(Stored data)
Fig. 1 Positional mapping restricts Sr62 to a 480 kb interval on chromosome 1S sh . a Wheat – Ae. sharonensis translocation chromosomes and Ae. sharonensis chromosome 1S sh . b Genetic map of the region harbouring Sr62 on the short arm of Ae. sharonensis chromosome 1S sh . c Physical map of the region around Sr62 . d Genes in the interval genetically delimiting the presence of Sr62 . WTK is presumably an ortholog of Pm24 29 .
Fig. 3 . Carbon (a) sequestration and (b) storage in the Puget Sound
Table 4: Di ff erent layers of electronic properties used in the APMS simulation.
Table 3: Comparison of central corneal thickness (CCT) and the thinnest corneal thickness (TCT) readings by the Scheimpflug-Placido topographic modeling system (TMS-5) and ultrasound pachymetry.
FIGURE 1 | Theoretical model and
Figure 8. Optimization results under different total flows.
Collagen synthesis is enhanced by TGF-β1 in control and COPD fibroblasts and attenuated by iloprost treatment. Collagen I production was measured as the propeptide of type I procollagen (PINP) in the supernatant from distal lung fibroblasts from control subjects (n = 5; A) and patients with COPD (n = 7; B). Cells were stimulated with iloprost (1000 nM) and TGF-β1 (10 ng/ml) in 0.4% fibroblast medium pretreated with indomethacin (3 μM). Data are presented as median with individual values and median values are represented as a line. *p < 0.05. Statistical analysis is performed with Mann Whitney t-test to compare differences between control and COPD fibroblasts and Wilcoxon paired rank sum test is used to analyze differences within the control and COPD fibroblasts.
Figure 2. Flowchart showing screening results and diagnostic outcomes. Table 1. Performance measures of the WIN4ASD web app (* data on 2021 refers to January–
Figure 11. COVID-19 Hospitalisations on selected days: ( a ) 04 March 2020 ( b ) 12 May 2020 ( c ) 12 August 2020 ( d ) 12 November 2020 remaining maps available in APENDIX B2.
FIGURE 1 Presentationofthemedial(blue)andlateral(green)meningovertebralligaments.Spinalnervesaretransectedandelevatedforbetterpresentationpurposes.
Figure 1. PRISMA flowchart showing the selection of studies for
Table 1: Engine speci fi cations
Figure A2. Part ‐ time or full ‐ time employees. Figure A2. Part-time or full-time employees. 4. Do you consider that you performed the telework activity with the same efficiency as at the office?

▶ _WORK TO BE COMPLETED_: Pick out each line above that includes "showing" and show it.

▶ _RESULT OF THE TASK_:
Figure 2. Flowchart showing screening results and diagnostic outcomes. Table 1. Performance measures of the WIN4ASD web app (* data on 2021 refers to January–
Figure 1. PRISMA flowchart showing the selection of studies for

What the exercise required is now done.